ワカモちゃんもふもふしてて良かったなぁ…

九重も尻尾とかもふもふでよく撫でさせて貰ってたけど

また違った良さがあったなぁ…

今度シャーレに来てもらおうかなぁ…

あっ連絡先聞いてないや…

でもおたづね者みたいだしあの辺に隠れてるでしょ

この1週間オーフィス成分が無くて死にそうだったが

ワカモちゃんのもふもふで少し癒された。

早めにオーフィス達をこっちに召喚出来るようにしよう。

 

オーフィス達の召喚方法を考えてるうちに駅に着いた。

「アビドス行きはっと…」

どうやらこの後すぐあるようだ。

大体1時間くらいかかるようなので少し電車内で寝よう。

 

〜〜〜〜~〜〜〜〜~〜〜〜〜~〜〜〜〜~

 

ここがアビドスかぁ…

アビドスの駅に着いたので電車を降りたのだが。

学園はどっち方向なんだ?

見た感じ駅の近くには無さそうだ。

「すみません、アビドス高等学校というのはどちらにあるのでしょうか?」

近場にいた獣人の方に話しかける。

「ん?アビドス高等学校かい?それなら向こうに進んでいけばあるよ!」

顔に傷のある犬型獣人の方は簡単に教えてくれた。

「あぁそうなんですね。ありがとうございます。

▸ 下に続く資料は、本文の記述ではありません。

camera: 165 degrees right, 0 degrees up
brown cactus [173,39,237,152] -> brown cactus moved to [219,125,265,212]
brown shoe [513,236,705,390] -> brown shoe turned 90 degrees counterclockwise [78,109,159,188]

」

とりあえず歩いて行くかぁ…

「デモ、トオイカラノリモノジャナイト!」

何か言ってた気がするがまあいいだろう。

 

学 校 ど こ だ よ !!!

 

どうも突然先生にさせられた兵藤一誠です。

今現在俺は行き倒れています。

アビドス広すぎるよ…

全然学校にたどり着かない…

あと単純に眠気が限界になってきてる…

少し寝ちゃおうかなぁ…

どうせ俺ドラゴンだし大丈夫でしょ…

 

 

-???side-

朝いつもの時間に目が覚める。

私が住んでるここアビドスは

原因不明の砂嵐で都市の大部分が沈んだ都市だ。

私、砂狼シロコはアビドス高等学校の廃校対策委員会に所属している

理由は、うん。アビドスには他に学校がないから。

寝起きの頭を目覚めさせるために朝ご飯を食べて

制服に着替える。大切なマフラーを巻いて。ん。

家のカギを閉めて愛車のバイクに乗り込む。

バイクと言ってもマウンテンバイクと言われる代物。

精々学校まで10kmくらいだから軽い準備運動だ。

今日も一日が始まる。

 

家からバイクで走りながら水分を補給する。

ん。脱水症状は危険。

ん?何時もの道路に何かある?

キキッ バイクを停めてそこを確認すると

そこには人が倒れていた。ん。ん?

「ん。大丈夫?飲み物いる?」

 

 

-イッセーside-

「ん。大丈夫?飲み物いる?」

はっ!寝てた!ん?誰だ?この子?

「ん。死んでる?置いていくべき?」

「生きてる生きてる置いてかないで?」

よく見たら学生服を着ている様だし

アビドス高等学校の生徒かもしれない

「飲み物?あぁありがとう」ゴクゴク

「ン。カンセツキス…」

「何か言った?いやぁ助かったよー」プハァ

喉も乾いてたから生き返るぅー

「ん。ここで何してたの?」

「あぁアビドス高等学校に行きたいんだけど、

道が分からなくて行き倒れてたんだよ」

大分歩いたはずなんだけどなぁ

「それなら、ここからまだ5kmくらい先にある。」

えぇ…徒歩で行くには遠くない?

「ん。後ろ乗ってく?私も学校行くからついで」

「え?マジ?助かるよ頼んでもいいかな?」

楽できるところは楽したいよねー

「それじゃあ失礼して。」

この子もケモ耳が生えてる…

「しっかり抱き着いてね。落ちたら置いてく。」

「了解。」スゥー

何となくうなじの匂いを嗅いでみる。

少女の健康的な汗の匂いに女子高生特有の甘い香りが混ざっていい匂いがする。

「ん。恥ずかしいから嗅がないで。」

「でも、くっついてないと落ちたら置いてかれるから」スゥー

着くまでこの匂いを肺に溜め込んでおこう。




※イッセー本人は癒しを求めて動物くらいの扱いで接しています。
ドラゴンであるイッセーは動物から根源的な恐怖を覚えられて
逃げられるため、もふもふに弱いです。